South Stone Airlines
- Founded: 2016
- Operating bases: Juba International Airport
- Focus cities: Juba
- Fleet size: 1
- Headquarters: Juba, South Sudan

= South Stone Airlines =

South Sudanese airline company

South Stone Airlines was a privately owned passenger charter airline in South Sudan, which was founded in 2016.

==Location==
The airline maintained its headquarters in the city of Juba, the capital of South Sudan.

==History==
South Stone Airlines was established in 2016. As of January 2026, the airline is listed as "Out of Business".

==Destinations==
As of October 2019, South Stone Airlines served the following destinations:
- South Sudan
  - Juba: Juba International Airport (main hub)
  - Yambio: Yambio Airport

==Fleet==
The South Stone Airlines fleet consisted of the following aircraft as of April 2016.

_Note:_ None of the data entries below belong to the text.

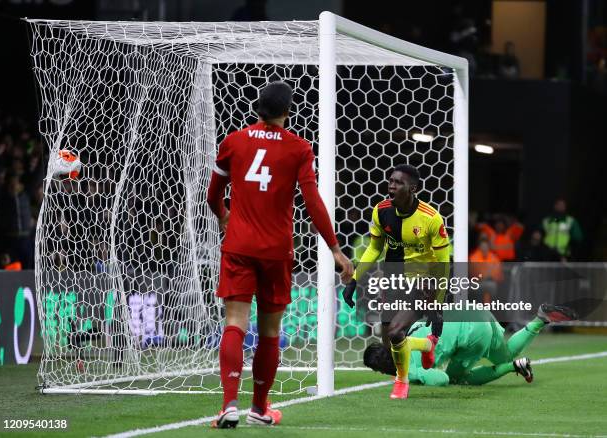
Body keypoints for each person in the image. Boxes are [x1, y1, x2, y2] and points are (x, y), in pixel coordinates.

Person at [206, 81, 353, 428]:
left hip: (239, 247)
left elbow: (213, 195)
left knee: (235, 322)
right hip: (276, 251)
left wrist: (226, 217)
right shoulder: (298, 149)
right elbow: (313, 202)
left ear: (258, 108)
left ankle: (229, 404)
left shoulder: (234, 141)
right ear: (288, 111)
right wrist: (335, 249)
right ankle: (259, 408)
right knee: (270, 330)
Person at [341, 164, 450, 399]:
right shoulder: (381, 211)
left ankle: (401, 382)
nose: (391, 185)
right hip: (393, 278)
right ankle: (426, 345)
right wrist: (354, 280)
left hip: (423, 282)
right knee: (390, 341)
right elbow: (374, 248)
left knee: (396, 331)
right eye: (390, 180)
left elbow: (443, 264)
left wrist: (437, 303)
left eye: (398, 182)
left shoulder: (431, 218)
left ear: (413, 188)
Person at [364, 304, 578, 387]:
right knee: (506, 355)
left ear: (380, 369)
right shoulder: (409, 332)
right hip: (476, 311)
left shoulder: (406, 366)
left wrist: (415, 377)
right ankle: (540, 319)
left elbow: (442, 379)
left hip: (471, 331)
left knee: (457, 377)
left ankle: (515, 367)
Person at [469, 238, 503, 303]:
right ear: (479, 247)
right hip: (476, 283)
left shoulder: (493, 257)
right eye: (482, 246)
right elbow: (475, 273)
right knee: (489, 286)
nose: (484, 248)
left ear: (488, 247)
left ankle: (487, 309)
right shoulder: (474, 257)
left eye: (486, 246)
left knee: (490, 286)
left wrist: (488, 275)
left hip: (491, 282)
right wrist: (486, 274)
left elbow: (497, 271)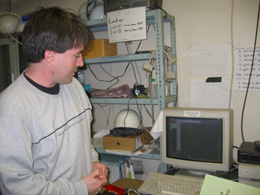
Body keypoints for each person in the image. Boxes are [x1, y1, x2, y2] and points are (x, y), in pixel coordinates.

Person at [0, 6, 108, 195]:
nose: (81, 63)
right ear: (50, 56)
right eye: (76, 55)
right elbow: (17, 186)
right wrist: (79, 189)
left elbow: (82, 140)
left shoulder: (73, 86)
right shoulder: (12, 108)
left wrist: (91, 160)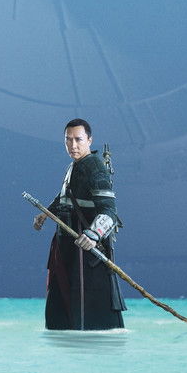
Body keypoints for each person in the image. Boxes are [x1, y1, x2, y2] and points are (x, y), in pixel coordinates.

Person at [33, 119, 125, 330]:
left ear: (89, 140)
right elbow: (65, 197)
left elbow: (109, 211)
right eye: (68, 140)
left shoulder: (95, 168)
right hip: (68, 245)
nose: (73, 145)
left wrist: (94, 234)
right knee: (63, 300)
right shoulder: (74, 166)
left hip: (86, 250)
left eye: (78, 139)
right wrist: (46, 214)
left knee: (88, 307)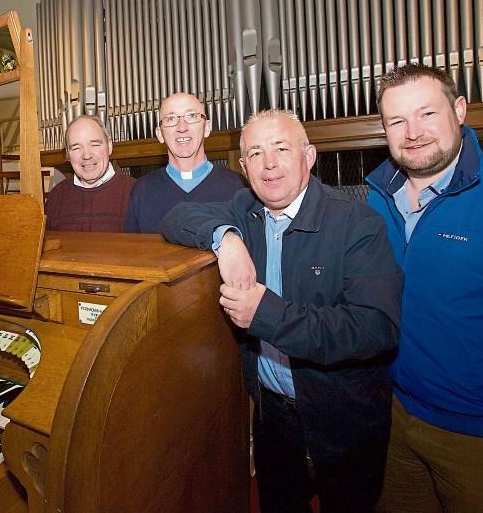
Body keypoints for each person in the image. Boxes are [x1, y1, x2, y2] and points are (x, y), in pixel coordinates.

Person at [161, 110, 403, 513]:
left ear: (308, 156)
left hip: (344, 420)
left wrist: (266, 314)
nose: (268, 163)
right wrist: (228, 241)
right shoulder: (246, 208)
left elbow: (375, 328)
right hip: (273, 419)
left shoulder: (357, 223)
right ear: (243, 167)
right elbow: (177, 217)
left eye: (280, 148)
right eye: (255, 153)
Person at [366, 63, 483, 513]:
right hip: (399, 419)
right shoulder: (375, 200)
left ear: (459, 110)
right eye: (397, 121)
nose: (413, 132)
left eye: (427, 114)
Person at [124, 92, 244, 233]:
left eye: (192, 116)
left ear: (207, 127)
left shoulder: (238, 187)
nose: (182, 127)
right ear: (160, 134)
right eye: (171, 119)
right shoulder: (142, 190)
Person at [45, 114, 135, 231]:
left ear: (109, 146)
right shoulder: (57, 196)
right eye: (76, 148)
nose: (86, 155)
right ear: (67, 153)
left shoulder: (136, 192)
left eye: (95, 145)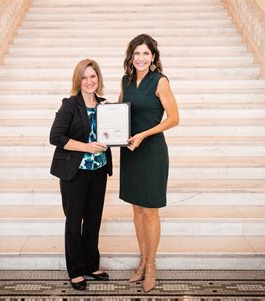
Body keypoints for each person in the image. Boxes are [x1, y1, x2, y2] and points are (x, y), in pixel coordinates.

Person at [118, 34, 179, 293]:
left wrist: (144, 134)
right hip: (131, 150)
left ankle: (152, 265)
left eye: (145, 53)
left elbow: (174, 118)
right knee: (137, 210)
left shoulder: (160, 81)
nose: (141, 58)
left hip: (152, 150)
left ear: (153, 56)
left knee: (151, 211)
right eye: (136, 53)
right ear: (131, 57)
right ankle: (142, 260)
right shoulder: (126, 80)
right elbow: (120, 111)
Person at [50, 59, 113, 291]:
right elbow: (55, 137)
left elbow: (110, 135)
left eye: (93, 76)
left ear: (99, 79)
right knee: (74, 221)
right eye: (84, 77)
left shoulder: (105, 106)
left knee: (94, 220)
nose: (89, 81)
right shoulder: (69, 105)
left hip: (98, 170)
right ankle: (76, 270)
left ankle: (91, 265)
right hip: (75, 173)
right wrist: (86, 147)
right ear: (78, 80)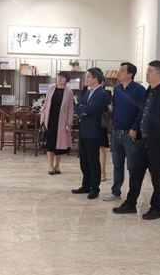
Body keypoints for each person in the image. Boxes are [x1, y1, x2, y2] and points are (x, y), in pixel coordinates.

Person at [113, 60, 160, 220]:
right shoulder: (148, 91)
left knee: (156, 176)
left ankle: (157, 208)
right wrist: (135, 127)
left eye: (150, 71)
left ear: (159, 74)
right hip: (143, 140)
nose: (147, 73)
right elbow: (142, 113)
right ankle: (130, 203)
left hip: (157, 143)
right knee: (136, 173)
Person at [103, 62, 145, 202]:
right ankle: (116, 192)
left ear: (130, 75)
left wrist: (135, 128)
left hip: (130, 134)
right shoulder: (117, 89)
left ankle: (133, 195)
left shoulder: (139, 90)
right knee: (117, 165)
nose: (118, 73)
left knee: (132, 166)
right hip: (116, 133)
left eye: (122, 70)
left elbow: (142, 111)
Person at [73, 68, 110, 199]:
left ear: (95, 79)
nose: (86, 79)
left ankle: (95, 188)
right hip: (83, 130)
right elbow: (77, 107)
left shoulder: (102, 94)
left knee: (93, 161)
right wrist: (83, 110)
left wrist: (83, 109)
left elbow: (91, 109)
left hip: (93, 131)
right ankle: (86, 185)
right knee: (84, 160)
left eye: (88, 77)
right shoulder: (88, 92)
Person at [40, 71, 74, 175]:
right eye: (59, 77)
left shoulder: (69, 92)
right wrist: (42, 118)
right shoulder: (51, 89)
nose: (59, 79)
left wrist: (69, 122)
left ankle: (57, 166)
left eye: (62, 78)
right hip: (50, 119)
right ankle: (50, 166)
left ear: (66, 80)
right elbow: (45, 104)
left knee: (59, 145)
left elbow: (70, 108)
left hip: (62, 121)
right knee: (50, 143)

South Stone Airlines fleet
| Aircraft | In fleet | Order | Passengers | Notes |
|---|---|---|---|---|
| Antonov An-30A-100 | 1 | 0 | 30 |  |
| Total | 1 | 0 |  |  |

==Accidents and incidents==
On Saturday 4 June 2016, an Antonov An-30A-100 registration 	TN-AHP, owned by South Stone Airlines, landed at Yambio Airport, overshot the runway, crossed the highway and came to a stop in a potato field. The nose landing gear collapsed and the aircraft received substantial damage. All 30 occupants survived.